F(t) = (j-0.3)/(n+0.4)

Mean rank.

F(t) = j/(n+1)

White's plotting position.

F(t) = (j-3/8)/(n+1/4)

where j denotes the failure order (rank; for multiple-censored data a weighted average ordered failure is computed; see Dodson, p. 21), and n is the total number of observations. You can then construct the following plot.

Note: the horizontal Time-to-fail t axis is scaled logarithmically; on the vertical axis the quantity log(log(100/(100-F(t))) is plotted (a probability scale is shown on the left y-axis). From this plot the parameters of the two-parameter Weibull distribution can be estimated; specifically, the shape parameter is equal to the slope of the linear fit-line, and the scale parameter can be estimated as exp(-intercept/slope).
Estimating the location parameter from probability plots
It is apparent in the plot shown above that the regression line provides a good fit to the data. When the location parameter is misspecified (e.g., not equal to zero), then the linear fit is worse as compared to the case when it is appropriately specified. Therefore, you can compute the probability plot for several values of the location parameter, and observe the quality of the fit. These computations are summarized in the following plot (accessible from the Results dialog).

Here the common R-square measure (correlation squared) is used to express the quality of the linear fit in the probability plot, for different values of the location parameter shown on the horizontal x axis (this plot is based on the example data set in Dodson, 1994, Table 2.9). This plot is often very useful when the maximum likelihood estimation procedure for the three-parameter Weibull distribution fails, because it shows whether or not a unique (single) optimum value for the location parameter exists (as in the plot shown above).

Hazard plotting. Another method for estimating the parameters for the two-parameter Weibull distribution is via hazard plotting (as discussed earlier, the hazard function describes the probability of failure during a very small time increment, assuming that no failures have occurred prior to that time). This method is very similar to the probability plotting method. First plot the cumulative hazard function against the logarithm of the survival times; then fit a linear regression line and compute the slope and intercept of that line. As in probability plotting, the shape parameter can then be estimated as the slope of the regression line, and the scale parameter as exp(-intercept/slope). See Dodson (1994) for additional details; see also Weibull CDF, Reliability, and Hazard Functions.

Method of moments
This method -- to approximate the moments of the observed distribution by choosing the appropriate parameters for the Weibull distribution -- is also widely described in the literature. In fact, this general method is used for fitting the Johnson curves general non-normal distribution to the data, to compute non-normal process capability indices (see Fitting Distributions by Moments). However, the method is not suited for censored data sets, and is therefore not very useful for the analysis of failure time data.
Comparing the estimation methods
Dodson (1994) reports the result of a Monte Carlo simulation study, comparing the different methods of estimation. In general, the maximum likelihood estimates proved to be best for large sample sizes (e.g., n>15), while probability plotting and hazard plotting appeared to produce better (more accurate) estimates for smaller samples.

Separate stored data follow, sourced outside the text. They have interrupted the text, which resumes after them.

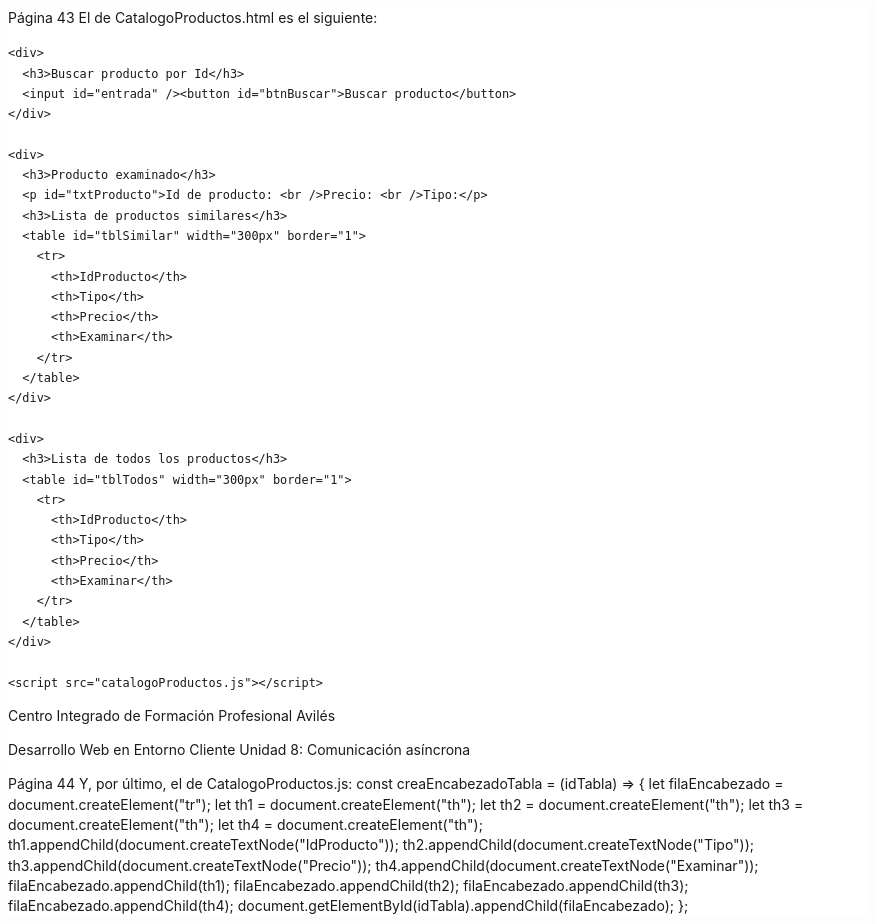 <p>Página  43 
El de CatalogoProductos.html es el siguiente: </p>
<!DOCTYPE html>
<p><html> 
  <head> 
    <meta charset="UTF-8" /> 
    <script src="lib.js"></script> 
  </head> </p>
<body> 

    <div> 
      <h3>Buscar producto por Id</h3> 
      <input id="entrada" /><button id="btnBuscar">Buscar producto</button> 
    </div> 

    <div> 
      <h3>Producto examinado</h3> 
      <p id="txtProducto">Id de producto: <br />Precio: <br />Tipo:</p> 
      <h3>Lista de productos similares</h3> 
      <table id="tblSimilar" width="300px" border="1"> 
        <tr> 
          <th>IdProducto</th> 
          <th>Tipo</th> 
          <th>Precio</th> 
          <th>Examinar</th> 
        </tr> 
      </table> 
    </div> 

    <div> 
      <h3>Lista de todos los productos</h3> 
      <table id="tblTodos" width="300px" border="1"> 
        <tr> 
          <th>IdProducto</th> 
          <th>Tipo</th> 
          <th>Precio</th> 
          <th>Examinar</th> 
        </tr> 
      </table> 
    </div> 

    <script src="catalogoProductos.js"></script> 

  </body>
<p></html> </p>
<p>Centro Integrado de Formación Profesional Avilés </p>
<p>Desarrollo Web en Entorno Cliente 
Unidad 8: Comunicación asíncrona </p>
<p>Página  44 
Y, por último, el de CatalogoProductos.js: 
const creaEncabezadoTabla = (idTabla) =&gt; { 
  let filaEncabezado = document.createElement("tr"); 
  let th1 = document.createElement("th"); 
  let th2 = document.createElement("th"); 
  let th3 = document.createElement("th"); 
  let th4 = document.createElement("th"); 
  th1.appendChild(document.createTextNode("IdProducto")); 
  th2.appendChild(document.createTextNode("Tipo")); 
  th3.appendChild(document.createTextNode("Precio")); 
  th4.appendChild(document.createTextNode("Examinar")); 
  filaEncabezado.appendChild(th1); 
  filaEncabezado.appendChild(th2); 
  filaEncabezado.appendChild(th3); 
  filaEncabezado.appendChild(th4); 
  document.getElementById(idTabla).appendChild(filaEncabezado); 
};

A note of caution regarding maximum likelihood based confidence limits. STATISTICA will compute confidence intervals for maximum likelihood estimates, and for the reliability function based on the standard errors of the maximum likelihood estimates. Dodson (1994) cautions against the interpretation of confidence limits computed from maximum likelihood estimates, or more precisely, estimates that involve the information matrix for the estimated parameters. When the shape parameter is less than 2, the variance estimates computed for maximum likelihood estimates lack accuracy, and it is advisable to compute the various results graphs based on nonparametric confidence limits as well.